Maria è una studentessa universitaria di 22 anni. Di origine pachistana, vive a Carpi e non teme di raccontare le tante ombre legate alla gestione dell’immigrazione nel nostro Paese. Violenza, mancanza di parità e integrazione sono solo alcuni dei temi che la giovane affronta con lucidità a partire dalla tragica sorte di Saman Abbas.
Maria, a Carpi le donne pachistane sono integrate?

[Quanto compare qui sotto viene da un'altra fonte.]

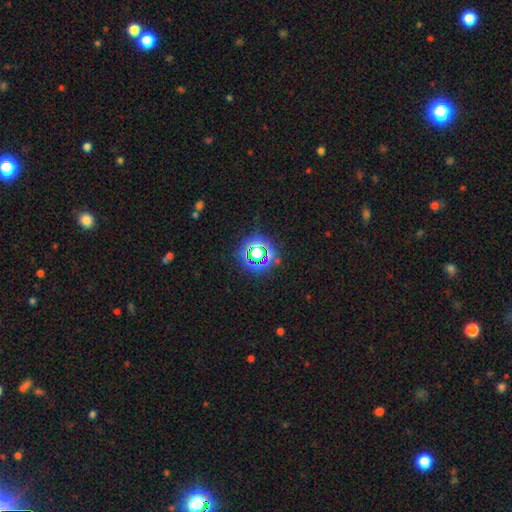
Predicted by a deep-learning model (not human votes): Smooth or featured: star or artifact — 54% (smooth — 33%)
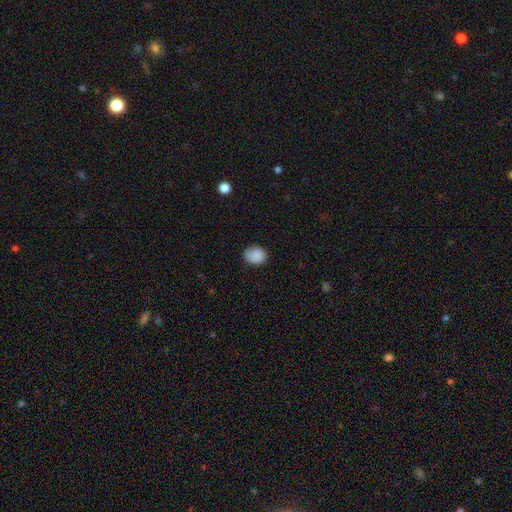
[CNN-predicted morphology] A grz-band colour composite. It shows a smooth galaxy with no disk features (87%) that is round (52%). Merging: none (76%).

“In Pakistan esiste un forte contrasto tra città e campagna: la maggior parte dei pachistani che vive a Carpi proviene dalla campagna. La risposta secca alla sua domanda quindi è No! Qui c’è una generale mancanza di istruzione sia tra gli uomini che tra le donne. Credo che in primis occorra lavorare sull’educazione. C’è troppa ignoranza ma come si fa a spiegare diritti e doveri se non c’è un’istruzione base?”.
Molte donne non conoscono nemmeno la lingua italiana…

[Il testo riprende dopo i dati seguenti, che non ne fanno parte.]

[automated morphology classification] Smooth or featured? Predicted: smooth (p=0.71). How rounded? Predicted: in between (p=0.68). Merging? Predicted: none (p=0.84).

“Il Governo dovrebbe imporre regole molto serie in tal senso. Emigrare in Canada o negli Stati Uniti ad esempio è molto difficile: i requisiti da soddisfare sono numerosi e alquanto rigidi. Devi possedere varie skills, tra cui la conoscenza della lingua inglese e dimostrare di essere in grado di integrarsi. In Italia non è così. Qui arriva gente per fare lavori umili e lo fa con facilità a prescindere dal proprio livello di istruzione ed educazione. Per questo motivo qui non c’è integrazione”.
Le giovani donne che crescono in famiglie di questo tipo sono libere?
“Secondo me se cresci in una famiglia scarsamente istruita non sai come muoverti. Io ho sempre avuto un forte supporto da parte dei miei genitori, entrambi mi hanno spinta a studiare, ad aprirmi al mondo. Serve una guida, qualcuno che dispensi i consigli giusti. Mia madre ha avuto un ruolo fondamentale nella mia formazione e se oggi studio Ingegneria è anche grazie a lei e al suo incoraggiamento”.
Quando leggi di casi di cronaca come quello che ha riguardato la giovane Saman a Novellara come ti senti?
“Addolorata. Quanto accaduto a Saman è orrendo e condannabile. Chiunque sia mentalmente sano non può che considerare disumano un atto di questo tipo. E poi c’è la negligenza delle nostre istituzioni: Saman aveva chiesto aiuto per essere protetta dalla sua famiglia eppure alla fine proprio a quella famiglia è dovuta tornare con l’epilogo che poi conosciamo. Credo si debba fare di tutto affinché fatti violenti come questo non si ripetano e per farlo occorre prima di tutto lavorare sul piano dell’immigrazione. Insistere sull’istruzione di uomini e donne. E poi si deve avere il coraggio di parlare di queste cose, di uscire dalla propria comfort zone”.